Geburtsschaden: Krankenhaus muss Mehrkosten einer Auslandsreise ersetzen

Wer aufgrund eines Fehlers bei der Geburt mit schweren Behinderungen lebt, hat auch im Erwachsenenalter noch Ansprüche gegen die verantwortliche Klinik.
Eine junge Frau ist aufgrund eines Geburtsfehlers schwerbehindert. Sie kann ihre Wünsche und Bedürfnisse nicht artikulieren und ist rund um die Uhr auf Betreuung angewiesen.

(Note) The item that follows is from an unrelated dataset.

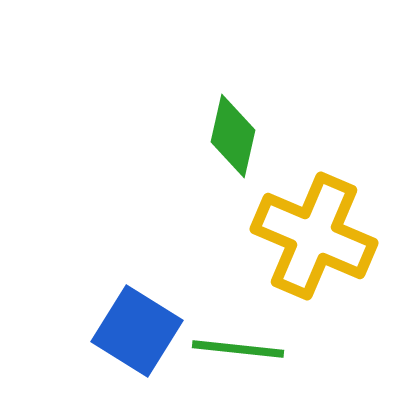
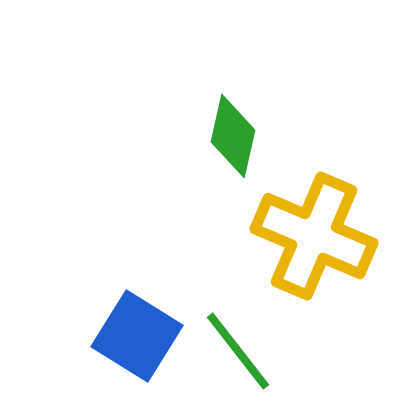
blue square: moved 5 px down
green line: moved 2 px down; rotated 46 degrees clockwise
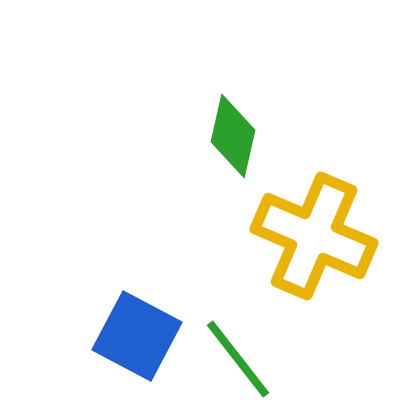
blue square: rotated 4 degrees counterclockwise
green line: moved 8 px down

Die Klinik zahlt deshalb Schmerzensgeld und Schadenersatz.
Zudem schließend die Eltern der inzwischen erwachsenen Frau eine Vereinbarung mit dem Krankenhausträger, dass Pflege- und Betreuungskosten, die ab Vollendung des 25. Lebensjahres entstehen, zu einem späteren Zeitpunkt neu geregelt werden. Auch heißt es in der Vereinbarung: „Unter Beachtung der dann vorliegenden medizinischen Notwendigkeit sind die tatsächlich entstehenden und konkret nachzuweisenden Kosten zu erstatten, unter Anrechnung gesetzlicher Leistungen sowie der Leistungen von Sozialversicherungsträgern.“
Weiteren Streit verhindern könnte diese Regelung allerdings nicht. Stattdessen musste jetzt der Bundesgerichtshof entscheiden, ob die Klinik auf die Mehrkosten für eine Urlaubsreise der jungen Frau bezahlen muss.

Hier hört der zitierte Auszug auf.